More than 500 asylum seekers remain in a decommissioned Australian immigration camp in Papua New Guinea, despite a court ruling that authorities no longer need to supply power, food and water.

The camp inside a Manus Island navy base was declared closed on October 31, based on the Papua New Guinea Supreme Court's ruling last year that Australia's policy of housing asylum seekers there was unconstitutional.

However, the men who have stayed at the male-only camp on Lombrun Navy Base fear for their safety in the alternative shelters available in the nearby town of Lorengau because of threats from local residents.

Papua New Guinea police chief superintendent Dominic Kakas said that by Wednesday, 38 asylum seekers had left the camp since the Supreme Court rejected an application to restore basic services on human rights grounds.

That meant 54 asylum seekers of the 606 in the camp had left since the camp officially closed in October, Mr Kakas said.

He added that authorities are hoping that in the next couple of days or so, the remainder will leave.
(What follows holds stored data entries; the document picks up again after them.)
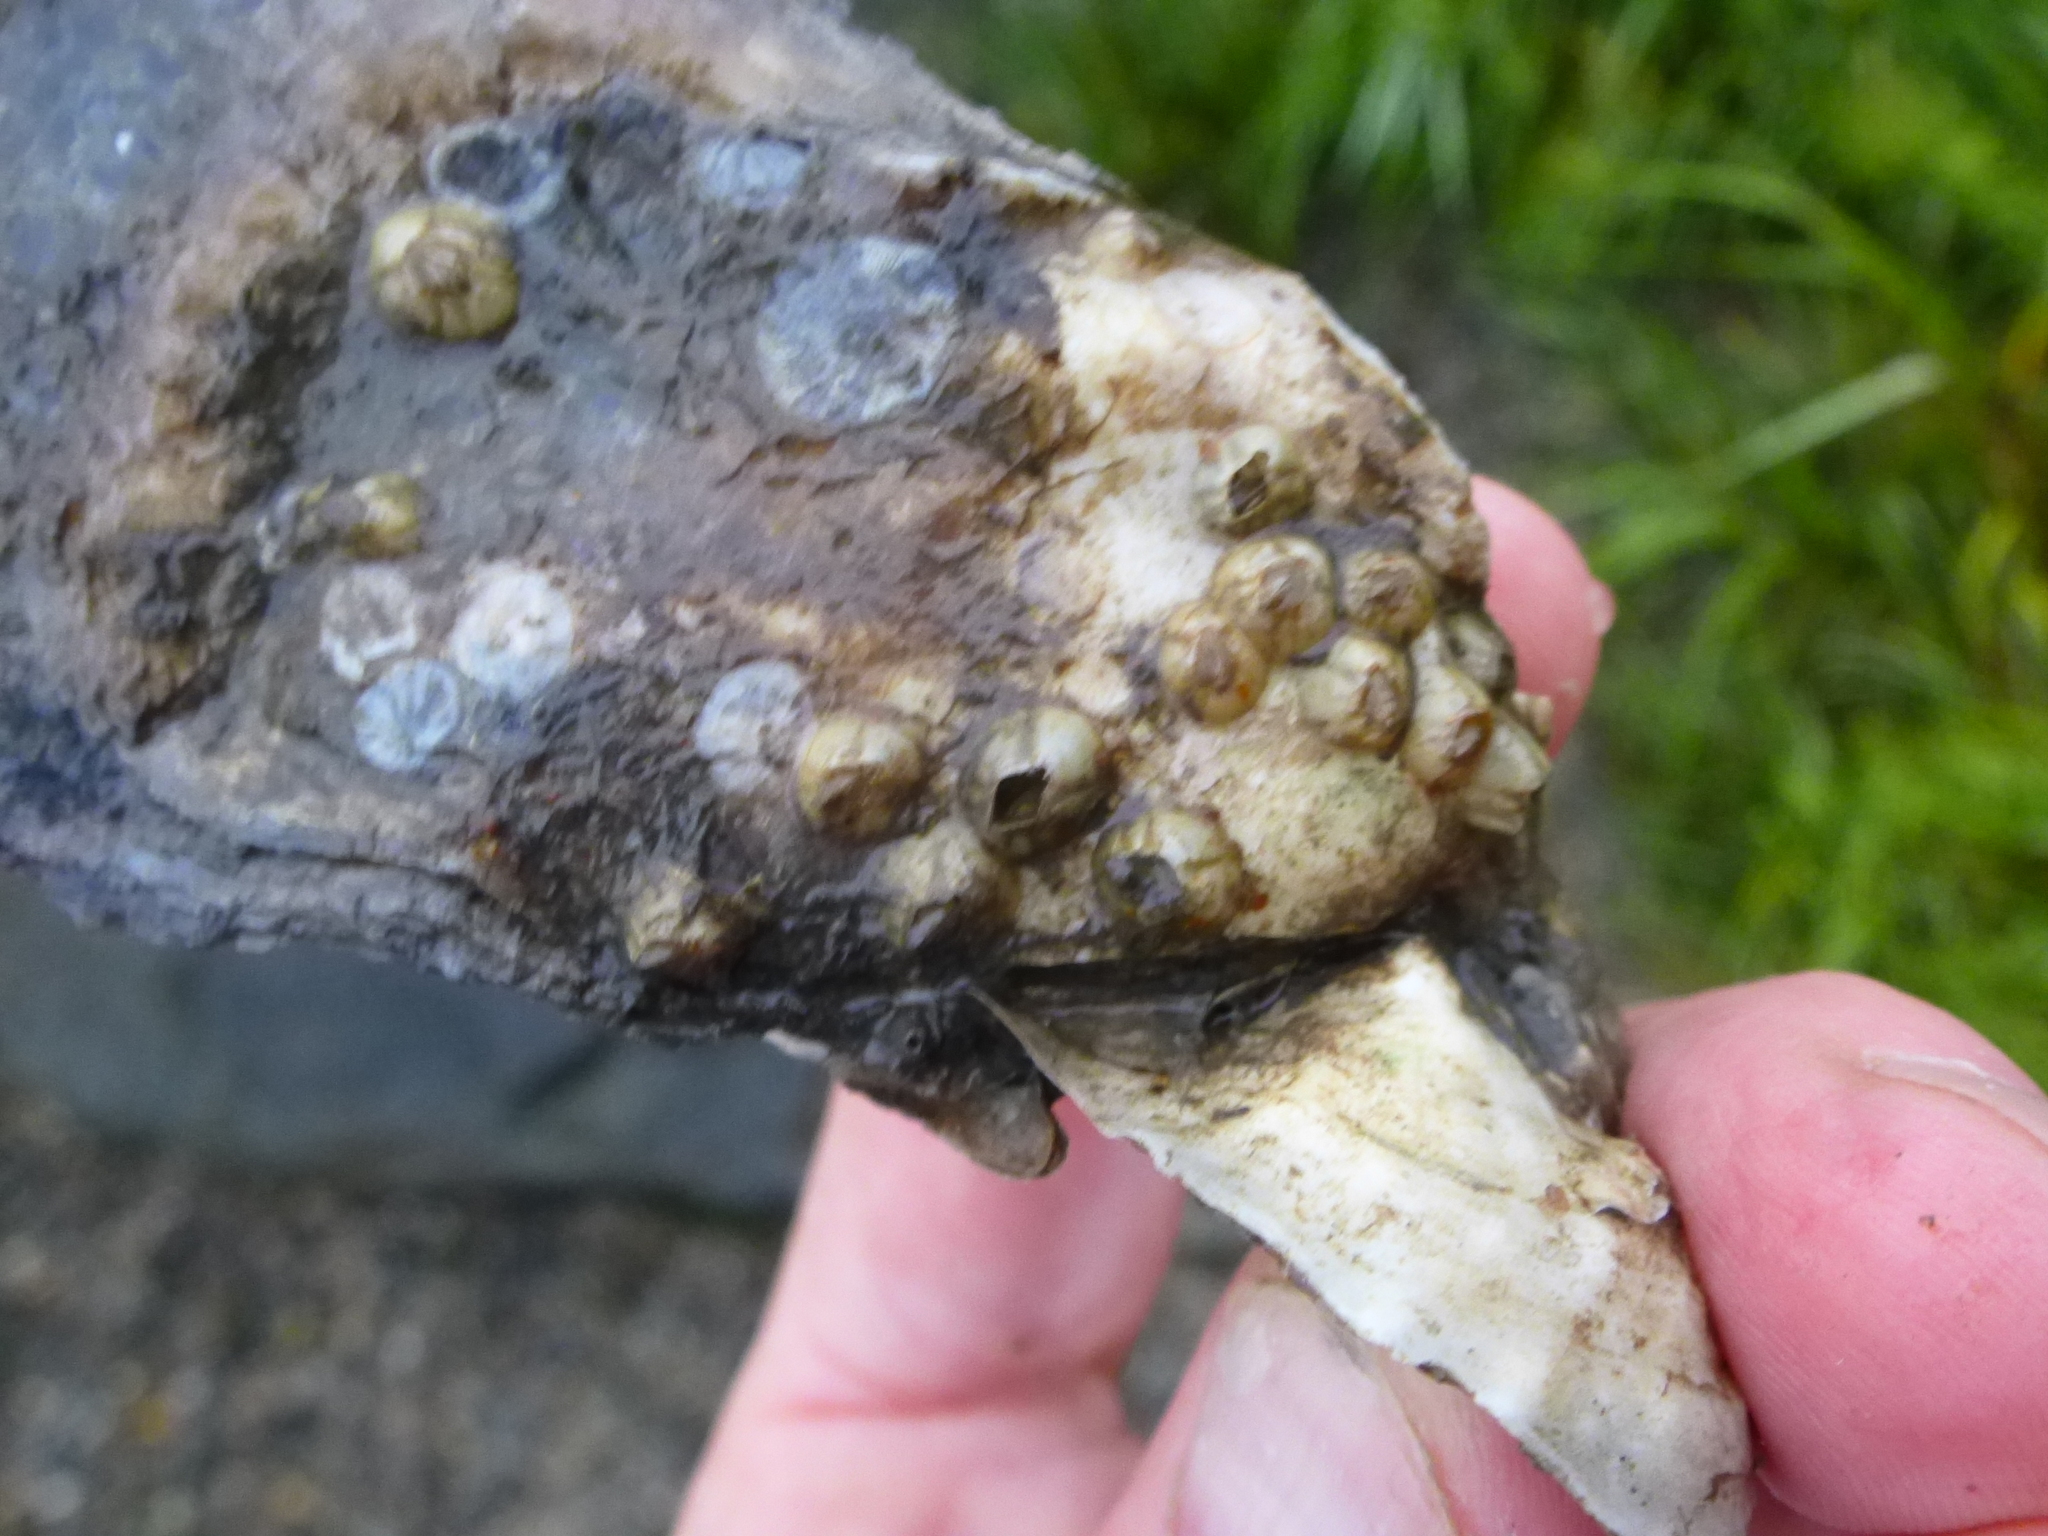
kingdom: Animalia
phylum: Mollusca
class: Bivalvia
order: Ostreida
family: Ostreidae
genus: Crassostrea
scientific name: Crassostrea virginica
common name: American oyster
Australian immigration and border protection minister Peter Dutton rejected security concerns about the Lorengau premises, a 30-minute drive from the naval base.

For four years, Australia has paid Papua New Guinea, its nearest neighbour, and the tiny Pacific island nation of Nauru to house asylum seekers who attempt to reach the Australian coast by boat.

They include Rohingya Muslims from Burma, Afghans, Iranians, Sri Lankans and other nationalities.

Australia has recognised that many of the asylum seekers are refugees who cannot return to their homelands, but it refuses to resettle anyone who tried to reach the country by boat in a policy it credits with dissuading such dangerous ocean crossings.

Some whose refugee claims were denied have been forcibly sent home.

The United States has resettled 54 of them in recent weeks and is considering taking almost 1,200 more.